What you will do: When copying the data below, keep only the lines from the one with "Can I take my own wheelchair" through the one with "application process which", word for word, and skip the pictures.

- - -

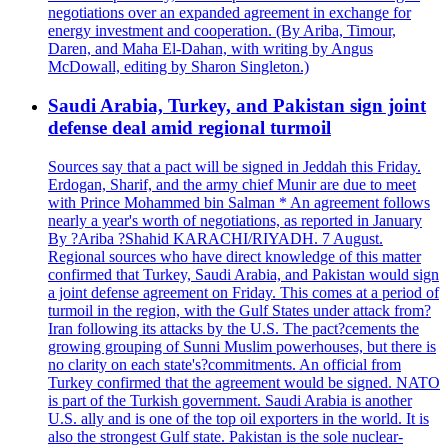
negotiations over an expanded agreement in exchange for
energy investment and cooperation. (By Ariba, Timour,
Daren, and Maha El-Dahan, with writing by Angus
McDowall, editing by Sharon Singleton.)
Saudi Arabia, Turkey, and Pakistan sign joint
defense deal amid regional turmoil
Sources say that a pact will be signed in Jeddah this Friday.
Erdogan, Sharif, and the army chief Munir are due to meet
with Prince Mohammed bin Salman * An agreement follows
nearly a year's worth of negotiations, as reported in January
By ?Ariba ?Shahid KARACHI/RIYADH. 7 August.
Regional sources who have direct knowledge of this matter
confirmed that Turkey, Saudi Arabia, and Pakistan would sign
a joint defense agreement on Friday. This comes at a period of
turmoil in the region, with the Gulf States under attack from?
Iran following its attacks by the U.S. The pact?cements the
growing grouping of Sunni Muslim powerhouses, but there is
no clarity on each state's?commitments. An official from
Turkey confirmed that the agreement would be signed. NATO
is part of the Turkish government. Saudi Arabia is another
U.S. ally and is one of the top oil exporters in the world. It is
also the strongest Gulf state. Pakistan is the sole nuclear-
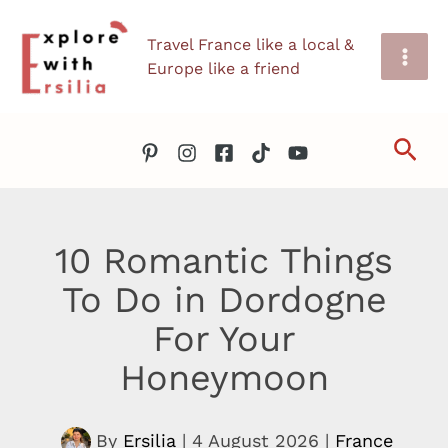
Skip
Travel France like a local &
to
Europe like a friend
content
Sea
10 Romantic Things
To Do in Dordogne
For Your
Honeymoon
By
Ersilia
|
4 August 2026
|
France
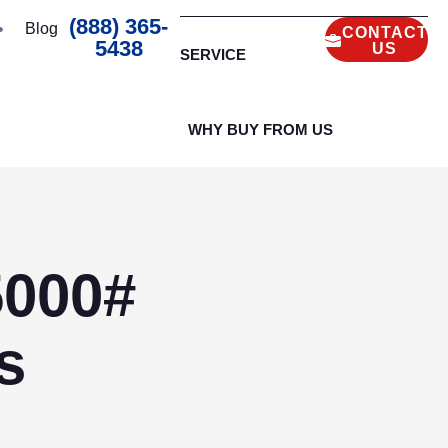
(888) 365-
Blog
CONTACT
5438
US
SERVICE
WHY BUY FROM US
5000#
s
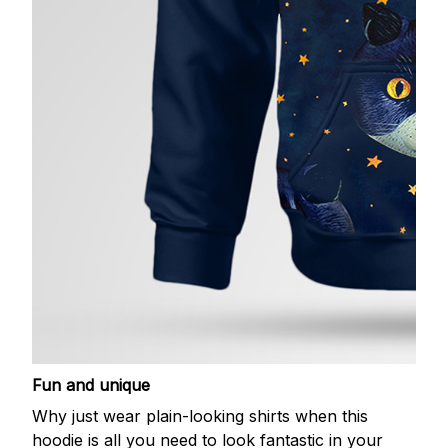
Fun and unique
Why just wear plain-looking shirts when this
hoodie is all you need to look fantastic in your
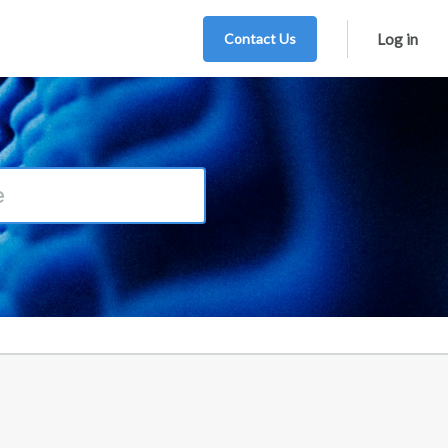
Contact Us
Log in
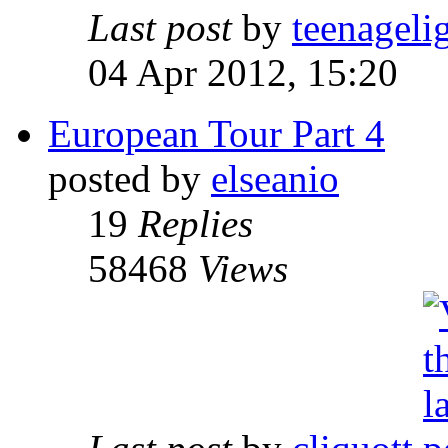
Last post
by
teenageli
04 Apr 2012, 15:20
European Tour Part 4
posted by
elseanio
19
Replies
58468
Views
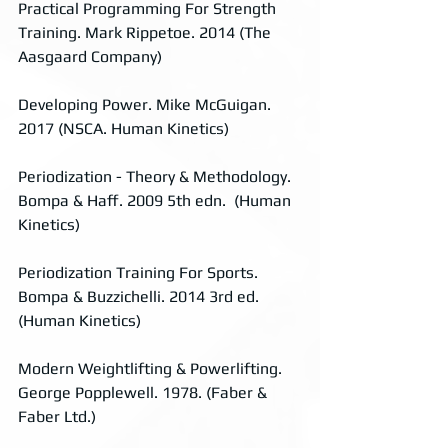
Practical Programming For Strength 
Training. Mark Rippetoe. 2014 (The 
Aasgaard Company)
Developing Power. Mike McGuigan. 
2017 (NSCA. Human Kinetics)
Periodization - Theory & Methodology. 
Bompa & Haff. 2009 5th edn.  (Human 
Kinetics)
Periodization Training For Sports. 
Bompa & Buzzichelli. 2014 3rd ed. 
(Human Kinetics)
Modern Weightlifting & Powerlifting. 
George Popplewell. 1978. (Faber & 
Faber Ltd.)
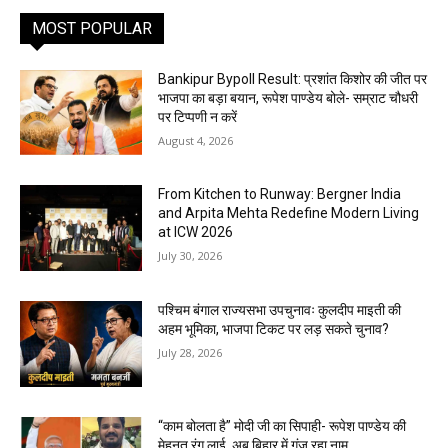
MOST POPULAR
Bankipur Bypoll Result: प्रशांत किशोर की जीत पर
भाजपा का बड़ा बयान, रूपेश पाण्डेय बोले- सम्राट चौधरी
पर टिप्पणी न करें
August 4, 2026
From Kitchen to Runway: Bergner India
and Arpita Mehta Redefine Modern Living
at ICW 2026
July 30, 2026
पश्चिम बंगाल राज्यसभा उपचुनावः कुलदीप माइती की
अहम भूमिका, भाजपा टिकट पर लड़ सकते चुनाव?
July 28, 2026
“काम बोलता है” मोदी जी का सिपाही- रूपेश पाण्डेय की
मेहनत रंग लाई, अब बिहार में गूंज रहा नाम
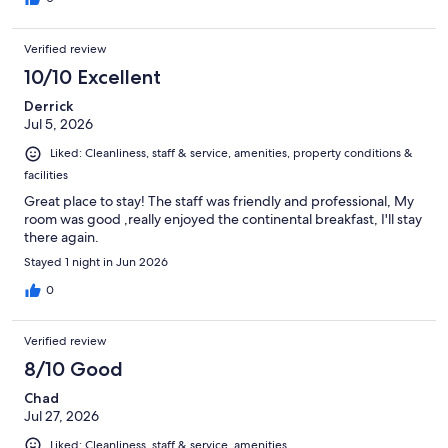
Verified review
10/10 Excellent
Derrick
Jul 5, 2026
Liked: Cleanliness, staff & service, amenities, property conditions &
facilities
Great place to stay! The staff was friendly and professional, My
room was good ,really enjoyed the continental breakfast, I'll stay
there again.
Stayed 1 night in Jun 2026
0
Verified review
8/10 Good
Chad
Jul 27, 2026
Liked: Cleanliness, staff & service, amenities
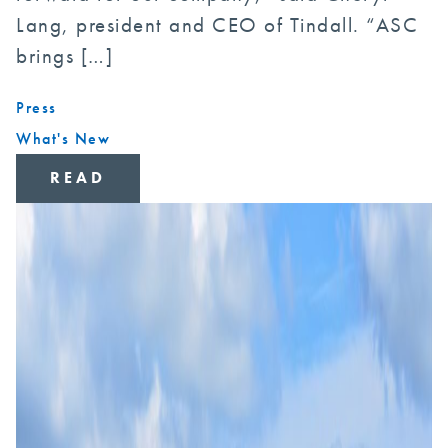
Lang, president and CEO of Tindall. “ASC
brings […]
Press
What's New
READ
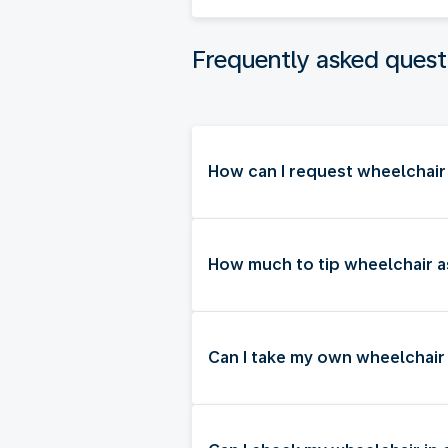
Frequently asked quest
How can I request wheelchair 
How much to tip wheelchair as
Can I take my own wheelchair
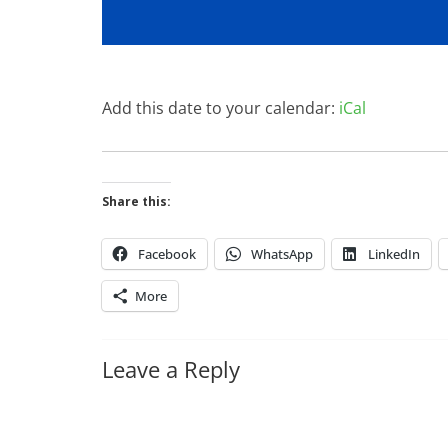
Add this date to your calendar:
iCal
Share this:
Facebook
WhatsApp
LinkedIn
More
Leave a Reply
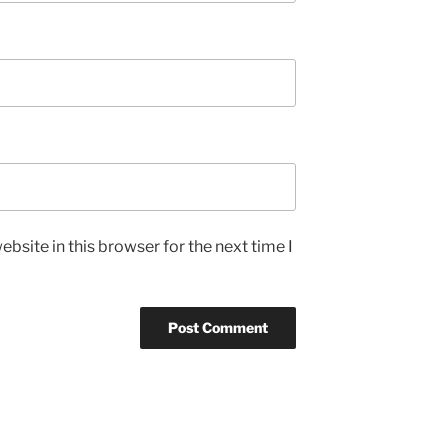
bsite in this browser for the next time I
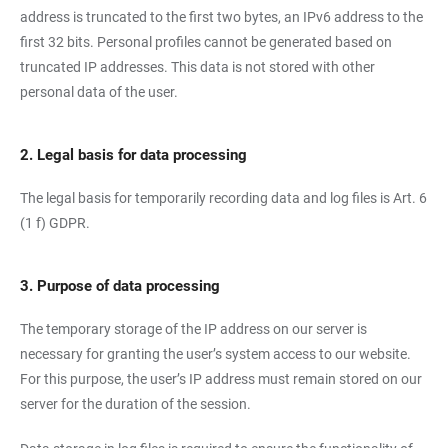
address is truncated to the first two bytes, an IPv6 address to the
first 32 bits. Personal profiles cannot be generated based on
truncated IP addresses. This data is not stored with other
personal data of the user.
2. Legal basis for data processing
The legal basis for temporarily recording data and log files is Art. 6
(1 f) GDPR.
3. Purpose of data processing
The temporary storage of the IP address on our server is
necessary for granting the user’s system access to our website.
For this purpose, the user’s IP address must remain stored on our
server for the duration of the session.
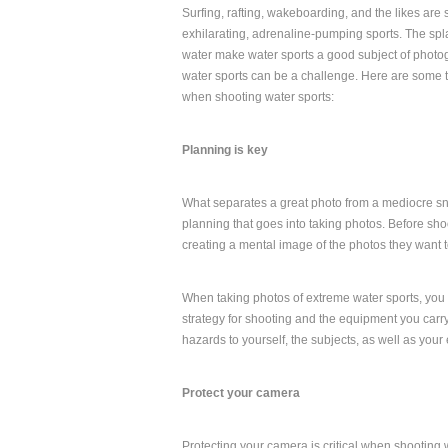
Surfing, rafting, wakeboarding, and the likes are
exhilarating, adrenaline-pumping sports. The spl
water make water sports a good subject of photo
water sports can be a challenge. Here are some t
when shooting water sports:
Planning is key
What separates a great photo from a mediocre sna
planning that goes into taking photos. Before s
creating a mental image of the photos they want t
When taking photos of extreme water sports, you w
strategy for shooting and the equipment you carr
hazards to yourself, the subjects, as well as your
Protect your camera
Protecting your camera is critical when shooting w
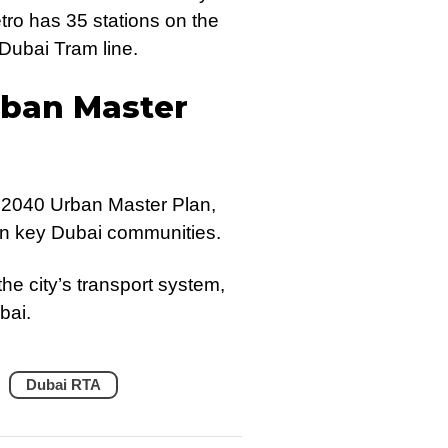
ro has 35 stations on the
Dubai Tram line.
rban Master
 2040 Urban Master Plan,
 in key Dubai communities.
he city’s transport system,
bai.
Dubai RTA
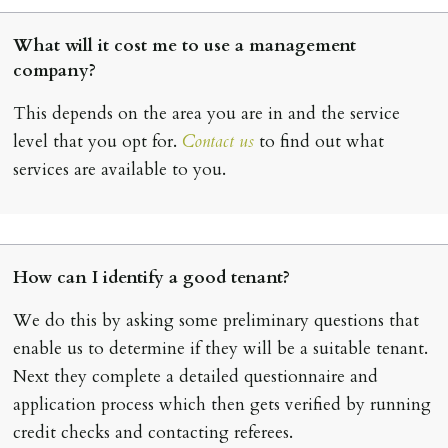
What will it cost me to use a management
company?
This depends on the area you are in and the service
level that you opt for.
Contact us
to find out what
services are available to you.
How can I identify a good tenant?
We do this by asking some preliminary questions that
enable us to determine if they will be a suitable tenant.
Next they complete a detailed questionnaire and
application process which then gets verified by running
credit checks and contacting referees.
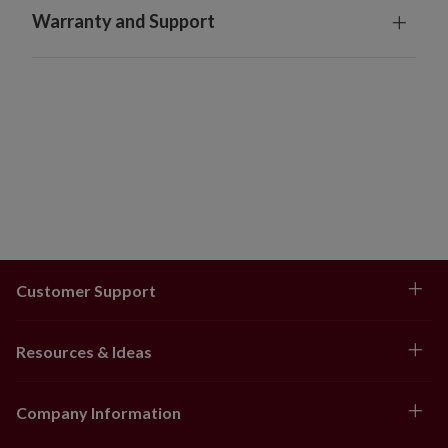
Warranty and Support
Customer Support
Resources & Ideas
Company Information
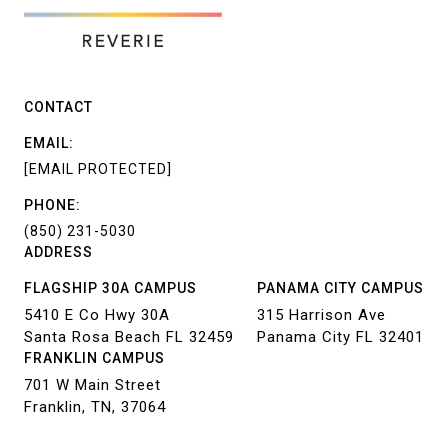
CONTACT
EMAIL:
[EMAIL PROTECTED]
PHONE:
(850) 231-5030
ADDRESS
FLAGSHIP 30A CAMPUS
PANAMA CITY CAMPUS
5410 E Co Hwy 30A
315 Harrison Ave
Santa Rosa Beach FL 32459
Panama City FL 32401
FRANKLIN CAMPUS
701 W Main Street
Franklin, TN, 37064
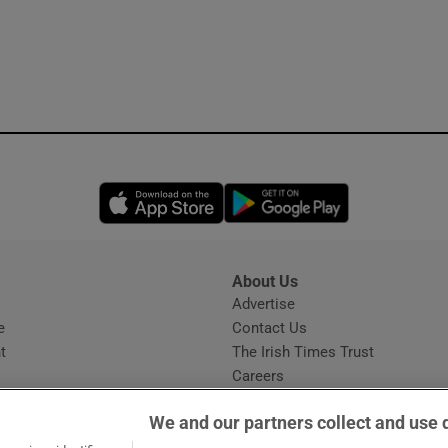
Opens in new window
Opens in new 
About Us
s
Advertise
Opens in new window
e
Contact Us
t
The Irish Times Trust
Careers
Share a confidential tip
We and our partners collect and use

- - -

Response:
Can I take my own wheelchair
Add this date to your calendar:
iCal
Share this:
Facebook
WhatsApp
LinkedIn
More
Leave a Reply
bsite in this browser for the next time I
address is truncated to the first two bytes, an IPv6 address to the
first 32 bits. Personal profiles cannot be generated based on
truncated IP addresses. This data is not stored with other
personal data of the user.
2. Legal basis for data processing
The legal basis for temporarily recording data and log files is Art. 6
(1 f) GDPR.
3. Purpose of data processing
The temporary storage of the IP address on our server is
necessary for granting the user’s system access to our website.
For this purpose, the user’s IP address must remain stored on our
server for the duration of the session.
Surfing, rafting, wakeboarding, and the likes are
exhilarating, adrenaline-pumping sports. The spl
water make water sports a good subject of photo
water sports can be a challenge. Here are some t
when shooting water sports:
Planning is key
What separates a great photo from a mediocre sna
planning that goes into taking photos. Before s
creating a mental image of the photos they want t
When taking photos of extreme water sports, you w
strategy for shooting and the equipment you carr
hazards to yourself, the subjects, as well as your
Protect your camera
Protecting your camera is critical when shooting w
ro has 35 stations on the
Dubai Tram line.
rban Master
 2040 Urban Master Plan,
 in key Dubai communities.
he city’s transport system,
bai.
Dubai RTA
What will it cost me to use a management
company?
This depends on the area you are in and the service
level that you opt for.
Contact us
to find out what
services are available to you.
How can I identify a good tenant?
We do this by asking some preliminary questions that
enable us to determine if they will be a suitable tenant.
Next they complete a detailed questionnaire and
application process which then gets verified by running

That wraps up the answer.